Question

Write a statement of Pythagoras theorem and show that 6, 8 and 10 are Pythagoras triplet.

Answer 1

Hint: Here we will first define the statement of Pythagoras theorem and then to show that the given numbers 6, 8 and 10 are Pythagoras triples we will show that these numbers follow the Pythagoras theorem.

Complete step by step answer:
Let us start with the statement of Pythagoras theorem but stating it we should know that the Pythagoras theorem is only applicable to a right angled triangle.

So, according to Pythagoras theorem:

In a right angled triangle, the square of the length of the hypotenuse is equal to the sum of the squares of the lengths of other two sides that is the sum of the squares of the lengths of the base and perpendicular of the triangle.

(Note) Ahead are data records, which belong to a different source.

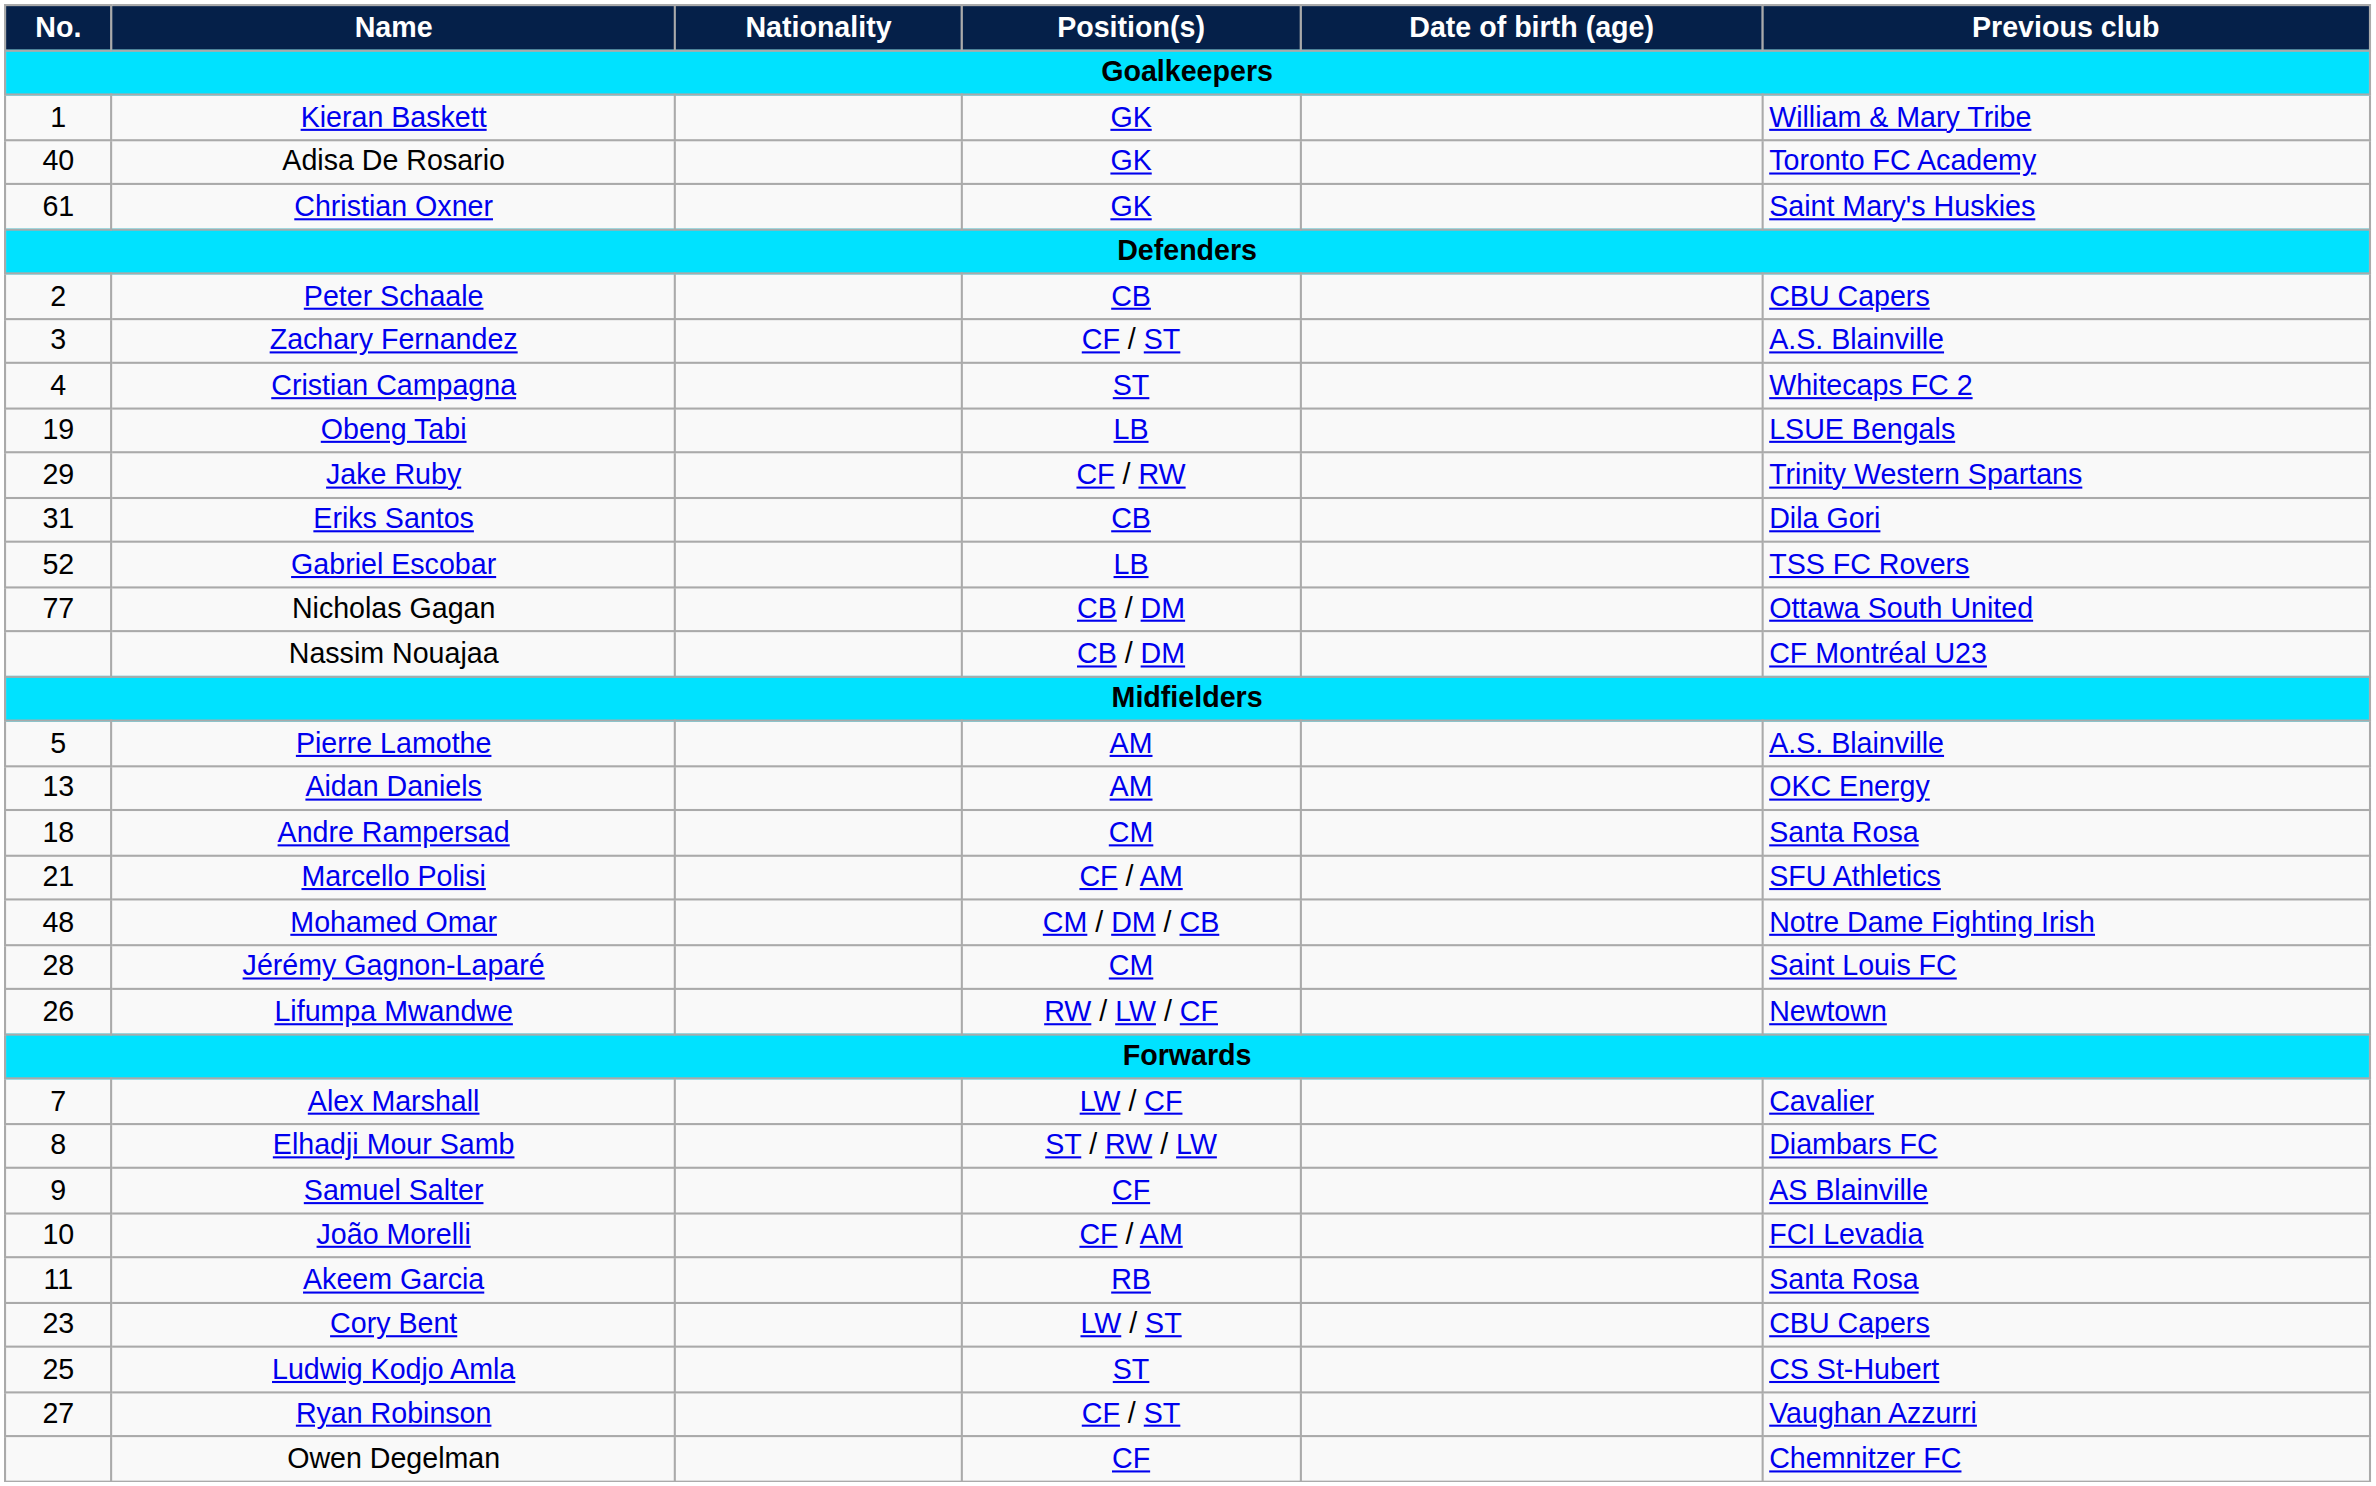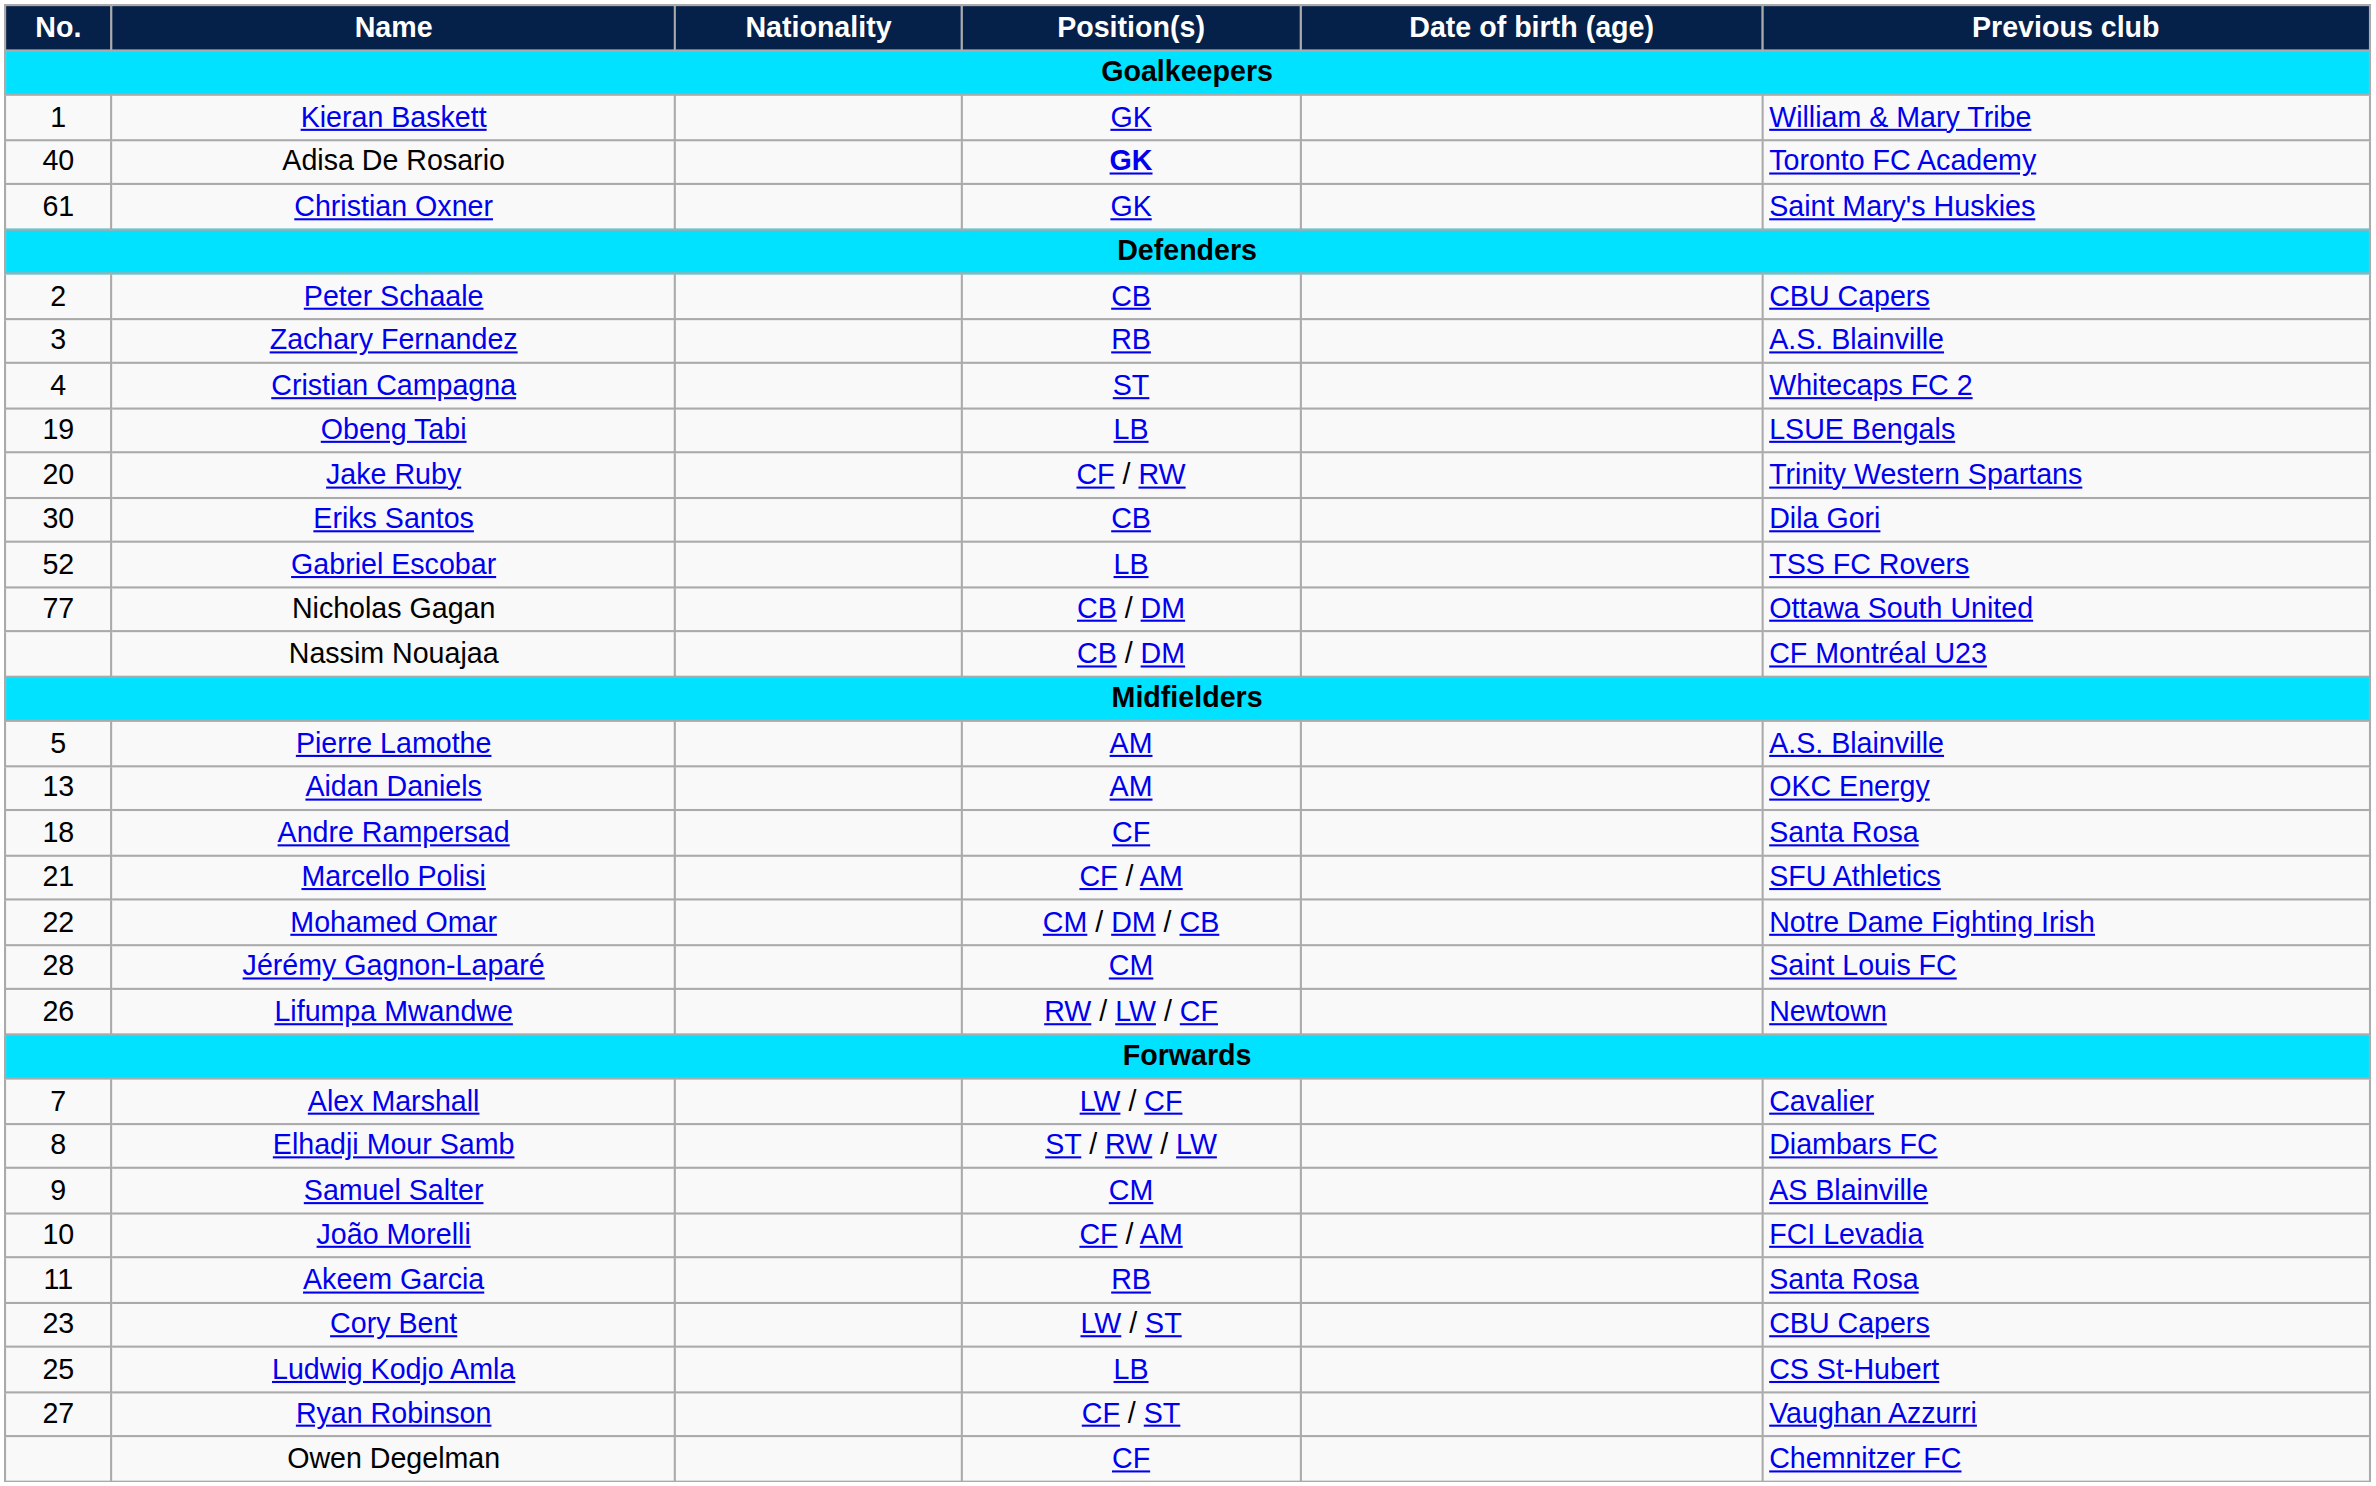Adisa De Rosario | Position(s): normal -> bold
Zachary Fernandez | Position(s): CF / ST -> RB
Jake Ruby | No.: 29 -> 20
Eriks Santos | No.: 31 -> 30
Andre Rampersad | Position(s): CM -> CF
Mohamed Omar | No.: 48 -> 22
Samuel Salter | Position(s): CF -> CM
Ludwig Kodjo Amla | Position(s): ST -> LB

So, if the length of the hypotenuse of a right triangle be h, length of its base be b and the length of its perpendicular be p, then according to the Pythagoras theorem we have:

${{h}^{2}}={{p}^{2}}+{{b}^{2}}$

Now, we have to show that the numbers 6, 8 and 10 are Pythagoras triples. So, for this first we will find the squares of each of these numbers:

So, ${{6}^{2}}=36$

${{8}^{2}}=64$

${{10}^{2}}=100$

Now we can see that the sum of squares of 6 and 8 is equal to the square of 10 that is:

$\begin{align}

  & 36+64=100 \\

 & {{6}^{2}}+{{8}^{2}}={{10}^{2}} \\

\end{align}$

So, if we have a right triangle with the lengths of its base and perpendicular to be 6 units and 8 units, then the length of its hypotenuse will be 10 units.

Hence, it shows that the numbers 6, 8 and 10 form a Pythagoras triplet.

Note: Students should note that since the hypotenuse is the longest side of a right triangle so, while showing three numbers for being Pythagoras triplets we show that the sum of the squares of the two smaller numbers is equal to the square of the third of the largest.